» **Dataset records**:

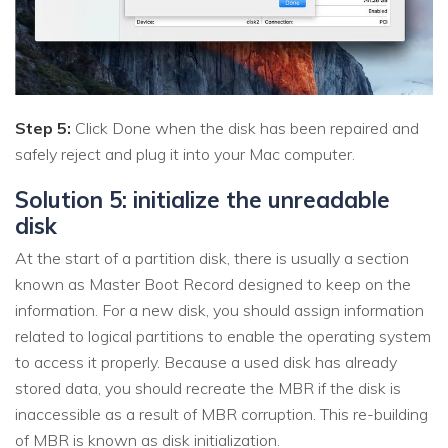
Step 5:
Click Done when the disk has been repaired and
safely reject and plug it into your Mac computer.
Solution 5: initialize the unreadable
disk
At the start of a partition disk, there is usually a section
known as Master Boot Record designed to keep on the
information. For a new disk, you should assign information
related to logical partitions to enable the operating system
to access it properly. Because a used disk has already
stored data, you should recreate the MBR if the disk is
inaccessible as a result of MBR corruption. This re-building
of MBR is known as disk initialization.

» **Exercise**: Using the data above, count the lines that include "should" and write the number alone.

» **Response box**: 2